Les violences conjugales ravagent la vie de milliers de femmes et d'hommes. En 2019, 116 femmes ont été tuées par leur conjoint – 116 femmes de trop, 116 constats de l'impuissance de notre justice et de notre République face à ce fléau. Ces chiffres sont consternants et les lacunes de la justice bien présentes. Les mains courantes et les procès-verbaux de renseignement judiciaire ne débouchent sur des investigations que dans 18 % des cas. Dans 41 % des cas d'homicides et de tentatives d'homicide commis dans le cadre conjugal, la victime s'était manifestée auparavant.
Je n'ai évoqué ici que les actes de violence qui ont connu une issue fatale. Il ne faut pas oublier les victimes qui survivent à ces violences, des femmes et des hommes bien souvent anéantis pour une vie entière. Je n'ai pas de mots pour décrire les conséquences irréversibles des violences conjugales sur la vie de ces victimes.
Face à ce constat inique, notre société est trop souvent restée sourde aux signaux faibles ou aux actions de libération de la parole ; ce faisant, elle a contribué à banaliser l'inacceptable.
Le groupe MODEM et apparentés se réjouit des travaux menés sur la proposition de loi de nos collègues Bérangère Couillard et Guillaume Gouffier-Cha. Nous nous félicitons qu'un accord soit survenu en commission mixte paritaire. Je remercie aussi la sénatrice Marie Mercier qui, avec ses collègues, a rendu possible ce consensus.

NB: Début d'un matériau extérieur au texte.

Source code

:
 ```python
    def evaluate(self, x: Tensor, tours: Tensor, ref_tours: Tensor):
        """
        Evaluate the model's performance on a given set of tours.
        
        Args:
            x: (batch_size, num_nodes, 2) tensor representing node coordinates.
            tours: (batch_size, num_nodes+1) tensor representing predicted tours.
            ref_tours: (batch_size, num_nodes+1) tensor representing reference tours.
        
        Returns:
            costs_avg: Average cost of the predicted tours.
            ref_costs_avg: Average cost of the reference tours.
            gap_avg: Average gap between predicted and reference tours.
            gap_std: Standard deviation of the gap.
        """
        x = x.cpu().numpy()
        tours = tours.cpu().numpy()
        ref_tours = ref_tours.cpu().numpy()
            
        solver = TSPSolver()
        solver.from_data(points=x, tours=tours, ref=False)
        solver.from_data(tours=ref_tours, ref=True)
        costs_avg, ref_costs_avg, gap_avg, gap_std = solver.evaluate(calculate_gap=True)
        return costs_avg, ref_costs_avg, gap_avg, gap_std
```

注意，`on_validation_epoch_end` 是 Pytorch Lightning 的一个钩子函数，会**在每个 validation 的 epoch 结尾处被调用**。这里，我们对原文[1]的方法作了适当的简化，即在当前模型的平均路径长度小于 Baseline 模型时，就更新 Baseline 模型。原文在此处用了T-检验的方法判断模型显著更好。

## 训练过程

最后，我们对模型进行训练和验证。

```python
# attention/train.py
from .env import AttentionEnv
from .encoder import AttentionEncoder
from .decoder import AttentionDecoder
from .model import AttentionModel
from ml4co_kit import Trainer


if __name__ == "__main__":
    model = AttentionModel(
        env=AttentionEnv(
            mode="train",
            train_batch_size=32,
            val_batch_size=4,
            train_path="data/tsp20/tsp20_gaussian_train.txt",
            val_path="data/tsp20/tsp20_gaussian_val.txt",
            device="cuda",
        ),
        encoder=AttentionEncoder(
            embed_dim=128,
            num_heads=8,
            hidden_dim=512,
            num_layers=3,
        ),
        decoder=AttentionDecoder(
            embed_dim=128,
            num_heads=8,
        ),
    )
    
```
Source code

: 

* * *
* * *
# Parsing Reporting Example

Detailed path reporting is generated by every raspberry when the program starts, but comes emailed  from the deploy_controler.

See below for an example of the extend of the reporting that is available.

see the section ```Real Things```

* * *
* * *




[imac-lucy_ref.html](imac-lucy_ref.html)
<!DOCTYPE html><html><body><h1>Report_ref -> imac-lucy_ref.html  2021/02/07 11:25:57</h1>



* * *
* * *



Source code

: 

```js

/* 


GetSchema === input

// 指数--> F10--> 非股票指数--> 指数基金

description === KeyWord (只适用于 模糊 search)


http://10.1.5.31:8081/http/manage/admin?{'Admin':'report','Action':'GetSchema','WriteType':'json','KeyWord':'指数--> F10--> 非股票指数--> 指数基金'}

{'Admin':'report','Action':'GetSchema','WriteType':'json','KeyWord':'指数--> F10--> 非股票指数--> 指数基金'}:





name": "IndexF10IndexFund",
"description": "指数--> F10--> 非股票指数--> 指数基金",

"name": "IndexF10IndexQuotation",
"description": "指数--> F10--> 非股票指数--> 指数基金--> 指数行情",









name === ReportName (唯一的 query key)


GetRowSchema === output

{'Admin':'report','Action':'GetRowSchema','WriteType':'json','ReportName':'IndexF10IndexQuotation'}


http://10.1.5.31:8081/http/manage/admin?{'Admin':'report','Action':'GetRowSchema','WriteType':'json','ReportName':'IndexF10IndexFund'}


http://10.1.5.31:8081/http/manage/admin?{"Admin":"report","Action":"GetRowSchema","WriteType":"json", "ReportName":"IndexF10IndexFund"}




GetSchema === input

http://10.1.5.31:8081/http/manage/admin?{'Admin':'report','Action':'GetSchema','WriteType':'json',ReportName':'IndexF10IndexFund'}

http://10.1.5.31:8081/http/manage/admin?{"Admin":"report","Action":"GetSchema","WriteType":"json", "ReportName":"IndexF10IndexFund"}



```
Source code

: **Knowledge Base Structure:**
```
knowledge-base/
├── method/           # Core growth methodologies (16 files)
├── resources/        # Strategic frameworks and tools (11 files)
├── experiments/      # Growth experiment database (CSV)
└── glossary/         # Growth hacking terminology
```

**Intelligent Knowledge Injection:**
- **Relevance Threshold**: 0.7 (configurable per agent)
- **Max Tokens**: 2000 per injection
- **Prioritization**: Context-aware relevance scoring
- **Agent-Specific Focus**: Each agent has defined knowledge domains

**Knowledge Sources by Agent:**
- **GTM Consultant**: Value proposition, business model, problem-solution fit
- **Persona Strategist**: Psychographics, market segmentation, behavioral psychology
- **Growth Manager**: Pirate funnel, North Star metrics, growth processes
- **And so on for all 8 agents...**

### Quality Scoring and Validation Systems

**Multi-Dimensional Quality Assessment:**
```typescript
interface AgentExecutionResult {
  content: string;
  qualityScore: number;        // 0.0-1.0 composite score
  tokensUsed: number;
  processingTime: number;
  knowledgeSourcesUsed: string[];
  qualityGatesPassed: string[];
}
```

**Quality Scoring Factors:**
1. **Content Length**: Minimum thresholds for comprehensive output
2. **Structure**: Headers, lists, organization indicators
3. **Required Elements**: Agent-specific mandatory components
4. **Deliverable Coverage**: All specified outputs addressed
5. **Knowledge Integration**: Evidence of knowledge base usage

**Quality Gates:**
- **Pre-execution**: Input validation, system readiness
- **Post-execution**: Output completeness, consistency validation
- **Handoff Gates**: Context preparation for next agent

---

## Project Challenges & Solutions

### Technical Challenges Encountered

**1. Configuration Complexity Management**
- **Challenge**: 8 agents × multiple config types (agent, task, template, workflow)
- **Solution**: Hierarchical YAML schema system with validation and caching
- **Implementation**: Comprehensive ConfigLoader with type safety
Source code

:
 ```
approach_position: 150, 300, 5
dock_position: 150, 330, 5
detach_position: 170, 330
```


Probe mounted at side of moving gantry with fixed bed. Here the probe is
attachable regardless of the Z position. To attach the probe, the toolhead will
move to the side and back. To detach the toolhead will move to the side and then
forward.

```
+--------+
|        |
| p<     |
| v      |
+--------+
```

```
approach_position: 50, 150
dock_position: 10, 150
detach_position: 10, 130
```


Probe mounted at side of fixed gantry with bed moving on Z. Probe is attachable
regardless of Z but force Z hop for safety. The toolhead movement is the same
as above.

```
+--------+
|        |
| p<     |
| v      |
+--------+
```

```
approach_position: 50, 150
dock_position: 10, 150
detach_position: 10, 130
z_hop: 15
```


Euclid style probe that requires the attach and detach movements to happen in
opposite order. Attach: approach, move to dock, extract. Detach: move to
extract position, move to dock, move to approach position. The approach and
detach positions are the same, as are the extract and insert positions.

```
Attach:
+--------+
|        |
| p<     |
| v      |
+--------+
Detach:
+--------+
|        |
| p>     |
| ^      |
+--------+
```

Nos débats ont permis de belles avancées, notamment la possibilité de lever le secret médical en cas de violences conjugales et d'emprise afin de procéder au signalement nécessaire, ce que nous avions proposé dès l'examen de la proposition de loi de notre collègue Aurélien Pradié. Cette disposition aboutit ici : c'est l'essentiel.
Nous nous félicitons également de l'adoption consensuelle de l'article 9, qui permettra de faciliter la saisie des armes des conjoints violents. Ce point nous semble fondamental, compte tenu de l'omniprésence des armes dans les violences au sein du couple. Rappelons qu'en 2018, pour l'ensemble des décès consécutifs à ces violences, une arme a été utilisée dans 66 % des cas lorsque les auteurs sont des hommes et dans 80 % des cas lorsque les coupables sont des femmes – c'est beaucoup plus rare, mais cela arrive aussi.
Nous souhaiterions toutefois formuler une réserve sur l'article 11 bis A, qui introduit une nouvelle procédure destinée à obliger les éditeurs de sites pornographiques à contrôler l'âge de leurs clients. Si nous sommes tous ici convaincus de l'importance d'empêcher l'accès des mineurs aux contenus pornographiques, et si le groupe MODEM est évidemment parfaitement déterminé sur ce point, l'article ne nous semble guère énoncer davantage qu'une déclaration d'intention. Au-delà du fait que cette disposition ne nous semble pas avoir sa place dans ce texte, nous craignons que son application ne soulève de sérieuses questions en termes de respect de la vie privée. À notre sens, l'application de cet article pourrait entrer en contradiction avec le droit européen. Sur ce sujet majeur, car l'accès à la pornographie est bien trop facile pour les mineurs, nous devons encore travailler : je ne suis pas sûr que nous tenions ici une réponse définitive.
Ce texte nous fera avancer. Mais nous devons garder un point important à l'esprit : les lois ne font pas tout, elles ne feront jamais tout. Tous les acteurs, associatifs et institutionnels, ainsi que la représentation nationale doivent continuer à travailler ensemble et poursuivre le dialogue engagé dans le cadre du Grenelle.